(Data provided)
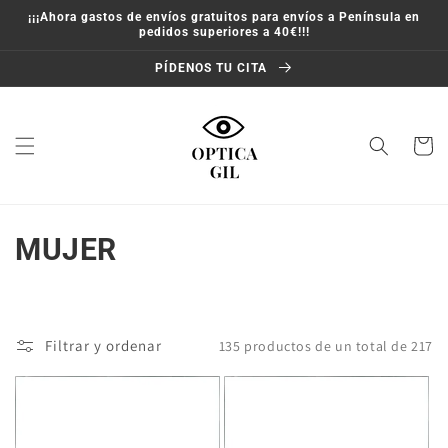
Ir
¡¡¡Ahora gastos de envíos gratuitos para envíos a Península en
directamente
pedidos superiores a 40€!!!
al contenido
PÍDENOS TU CITA
Carrito
C
MUJER
o
l
Filtrar y ordenar
135 productos de un total de 217
e
c
c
(End Data provided)
» Work request: Only one span is to be repeated: the line with "directamente" through the final line of the entries above, word for word.

» Answer below:
directamente
pedidos superiores a 40€!!!
al contenido
PÍDENOS TU CITA
Carrito
C
MUJER
o
l
Filtrar y ordenar
135 productos de un total de 217
e
c
c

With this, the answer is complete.